───── MATERIAL FOR THIS TASK
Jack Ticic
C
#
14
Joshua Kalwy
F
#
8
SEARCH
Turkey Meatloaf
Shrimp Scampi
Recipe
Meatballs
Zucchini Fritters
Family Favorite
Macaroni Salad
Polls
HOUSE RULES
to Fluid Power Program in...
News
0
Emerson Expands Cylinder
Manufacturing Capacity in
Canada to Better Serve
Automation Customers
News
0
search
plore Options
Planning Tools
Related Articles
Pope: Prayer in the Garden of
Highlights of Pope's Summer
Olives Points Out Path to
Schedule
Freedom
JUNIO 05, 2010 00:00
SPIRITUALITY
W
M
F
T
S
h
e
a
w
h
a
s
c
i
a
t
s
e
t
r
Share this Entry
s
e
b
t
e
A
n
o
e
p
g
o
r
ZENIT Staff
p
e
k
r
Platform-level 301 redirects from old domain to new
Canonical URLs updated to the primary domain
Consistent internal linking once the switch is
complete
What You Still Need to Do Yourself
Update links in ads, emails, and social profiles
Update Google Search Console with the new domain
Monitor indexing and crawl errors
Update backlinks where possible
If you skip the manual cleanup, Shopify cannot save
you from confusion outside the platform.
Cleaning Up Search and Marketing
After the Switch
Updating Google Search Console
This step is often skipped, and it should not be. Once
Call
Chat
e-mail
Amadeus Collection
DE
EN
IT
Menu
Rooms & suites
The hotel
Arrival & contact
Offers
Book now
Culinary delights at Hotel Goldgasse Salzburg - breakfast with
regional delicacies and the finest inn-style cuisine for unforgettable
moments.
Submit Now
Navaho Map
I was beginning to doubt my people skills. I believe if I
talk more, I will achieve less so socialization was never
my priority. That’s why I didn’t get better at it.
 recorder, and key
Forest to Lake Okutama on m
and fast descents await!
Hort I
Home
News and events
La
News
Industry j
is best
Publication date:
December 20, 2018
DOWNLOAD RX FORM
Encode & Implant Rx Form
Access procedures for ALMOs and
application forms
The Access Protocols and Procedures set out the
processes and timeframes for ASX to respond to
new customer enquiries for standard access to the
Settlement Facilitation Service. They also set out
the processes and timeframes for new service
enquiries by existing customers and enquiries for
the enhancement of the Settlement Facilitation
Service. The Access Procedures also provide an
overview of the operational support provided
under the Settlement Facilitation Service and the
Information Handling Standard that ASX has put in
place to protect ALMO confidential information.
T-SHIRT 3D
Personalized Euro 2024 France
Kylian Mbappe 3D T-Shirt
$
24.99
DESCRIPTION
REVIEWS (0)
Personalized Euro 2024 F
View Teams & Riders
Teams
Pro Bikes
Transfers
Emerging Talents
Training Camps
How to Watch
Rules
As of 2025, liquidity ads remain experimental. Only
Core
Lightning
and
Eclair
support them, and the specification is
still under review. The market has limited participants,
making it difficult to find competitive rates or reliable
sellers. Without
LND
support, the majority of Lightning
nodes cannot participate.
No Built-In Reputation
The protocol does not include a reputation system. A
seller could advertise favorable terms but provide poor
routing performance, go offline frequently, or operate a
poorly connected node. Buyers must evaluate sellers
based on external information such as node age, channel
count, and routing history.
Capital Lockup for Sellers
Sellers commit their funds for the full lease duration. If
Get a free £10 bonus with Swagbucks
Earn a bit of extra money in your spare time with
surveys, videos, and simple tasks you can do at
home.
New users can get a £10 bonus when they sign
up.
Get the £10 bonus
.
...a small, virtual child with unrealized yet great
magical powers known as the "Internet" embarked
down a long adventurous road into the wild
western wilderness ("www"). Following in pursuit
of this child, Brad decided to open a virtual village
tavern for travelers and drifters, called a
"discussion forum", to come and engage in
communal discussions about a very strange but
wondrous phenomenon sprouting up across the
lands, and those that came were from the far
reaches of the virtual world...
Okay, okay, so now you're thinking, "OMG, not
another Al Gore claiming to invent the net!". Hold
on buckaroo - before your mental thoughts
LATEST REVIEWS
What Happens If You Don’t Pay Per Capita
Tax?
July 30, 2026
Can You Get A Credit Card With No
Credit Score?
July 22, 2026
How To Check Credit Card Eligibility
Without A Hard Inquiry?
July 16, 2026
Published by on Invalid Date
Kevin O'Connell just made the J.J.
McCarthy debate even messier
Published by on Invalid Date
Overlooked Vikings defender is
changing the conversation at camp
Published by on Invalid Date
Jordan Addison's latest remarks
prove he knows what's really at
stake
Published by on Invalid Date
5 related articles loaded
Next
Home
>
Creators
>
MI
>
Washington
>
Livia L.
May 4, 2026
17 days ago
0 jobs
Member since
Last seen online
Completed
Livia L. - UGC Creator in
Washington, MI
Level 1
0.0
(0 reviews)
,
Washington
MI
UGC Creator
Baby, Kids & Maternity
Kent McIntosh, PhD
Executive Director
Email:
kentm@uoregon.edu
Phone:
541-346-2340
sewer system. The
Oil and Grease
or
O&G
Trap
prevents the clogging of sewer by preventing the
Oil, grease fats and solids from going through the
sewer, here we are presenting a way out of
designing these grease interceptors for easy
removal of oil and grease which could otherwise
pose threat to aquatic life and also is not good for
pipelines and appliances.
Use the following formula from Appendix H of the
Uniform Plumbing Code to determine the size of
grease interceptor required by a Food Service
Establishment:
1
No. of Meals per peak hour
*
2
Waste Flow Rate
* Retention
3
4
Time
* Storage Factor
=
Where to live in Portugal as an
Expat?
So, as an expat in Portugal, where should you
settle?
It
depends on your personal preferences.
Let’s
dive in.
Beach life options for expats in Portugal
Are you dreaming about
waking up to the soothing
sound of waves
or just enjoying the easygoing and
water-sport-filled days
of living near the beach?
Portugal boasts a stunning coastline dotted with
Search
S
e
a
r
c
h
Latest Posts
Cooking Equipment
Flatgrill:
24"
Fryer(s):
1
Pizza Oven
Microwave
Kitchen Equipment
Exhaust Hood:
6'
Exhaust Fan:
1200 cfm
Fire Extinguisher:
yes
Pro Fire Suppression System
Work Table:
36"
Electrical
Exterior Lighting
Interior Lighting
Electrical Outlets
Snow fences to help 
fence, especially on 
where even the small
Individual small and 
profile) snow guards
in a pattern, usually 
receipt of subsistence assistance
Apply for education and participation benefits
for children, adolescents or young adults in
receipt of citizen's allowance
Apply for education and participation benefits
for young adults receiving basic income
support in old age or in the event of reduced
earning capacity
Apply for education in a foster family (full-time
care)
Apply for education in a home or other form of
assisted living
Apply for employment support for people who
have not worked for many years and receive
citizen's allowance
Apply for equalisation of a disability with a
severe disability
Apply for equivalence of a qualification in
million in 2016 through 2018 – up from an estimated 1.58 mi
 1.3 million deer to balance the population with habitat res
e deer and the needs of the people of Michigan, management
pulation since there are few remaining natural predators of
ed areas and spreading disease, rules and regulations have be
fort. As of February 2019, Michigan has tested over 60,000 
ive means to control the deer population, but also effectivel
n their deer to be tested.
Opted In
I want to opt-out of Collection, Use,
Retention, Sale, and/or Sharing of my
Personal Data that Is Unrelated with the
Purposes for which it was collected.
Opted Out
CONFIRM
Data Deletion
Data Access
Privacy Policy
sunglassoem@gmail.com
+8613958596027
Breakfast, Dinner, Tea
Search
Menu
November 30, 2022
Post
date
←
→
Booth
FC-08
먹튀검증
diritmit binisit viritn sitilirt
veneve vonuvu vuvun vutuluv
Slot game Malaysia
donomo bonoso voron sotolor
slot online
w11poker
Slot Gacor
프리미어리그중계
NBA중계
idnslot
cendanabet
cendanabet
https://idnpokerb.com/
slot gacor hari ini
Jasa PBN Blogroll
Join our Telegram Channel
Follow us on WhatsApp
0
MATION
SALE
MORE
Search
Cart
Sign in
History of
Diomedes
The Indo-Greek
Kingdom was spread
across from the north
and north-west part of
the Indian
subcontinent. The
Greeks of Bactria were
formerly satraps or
──────────
EXERCISE AIM: Transcribe each line of the data above, unaltered, from the one where "application forms" appears to the one where "down a long adventurous road into the wild" appears, inclusive of both.

RESULT OF THIS TASK:
application forms
The Access Protocols and Procedures set out the
processes and timeframes for ASX to respond to
new customer enquiries for standard access to the
Settlement Facilitation Service. They also set out
the processes and timeframes for new service
enquiries by existing customers and enquiries for
the enhancement of the Settlement Facilitation
Service. The Access Procedures also provide an
overview of the operational support provided
under the Settlement Facilitation Service and the
Information Handling Standard that ASX has put in
place to protect ALMO confidential information.
T-SHIRT 3D
Personalized Euro 2024 France
Kylian Mbappe 3D T-Shirt
$
24.99
DESCRIPTION
REVIEWS (0)
Personalized Euro 2024 F
View Teams & Riders
Teams
Pro Bikes
Transfers
Emerging Talents
Training Camps
How to Watch
Rules
As of 2025, liquidity ads remain experimental. Only
Core
Lightning
and
Eclair
support them, and the specification is
still under review. The market has limited participants,
making it difficult to find competitive rates or reliable
sellers. Without
LND
support, the majority of Lightning
nodes cannot participate.
No Built-In Reputation
The protocol does not include a reputation system. A
seller could advertise favorable terms but provide poor
routing performance, go offline frequently, or operate a
poorly connected node. Buyers must evaluate sellers
based on external information such as node age, channel
count, and routing history.
Capital Lockup for Sellers
Sellers commit their funds for the full lease duration. If
Get a free £10 bonus with Swagbucks
Earn a bit of extra money in your spare time with
surveys, videos, and simple tasks you can do at
home.
New users can get a £10 bonus when they sign
up.
Get the £10 bonus
.
...a small, virtual child with unrealized yet great
magical powers known as the "Internet" embarked
down a long adventurous road into the wild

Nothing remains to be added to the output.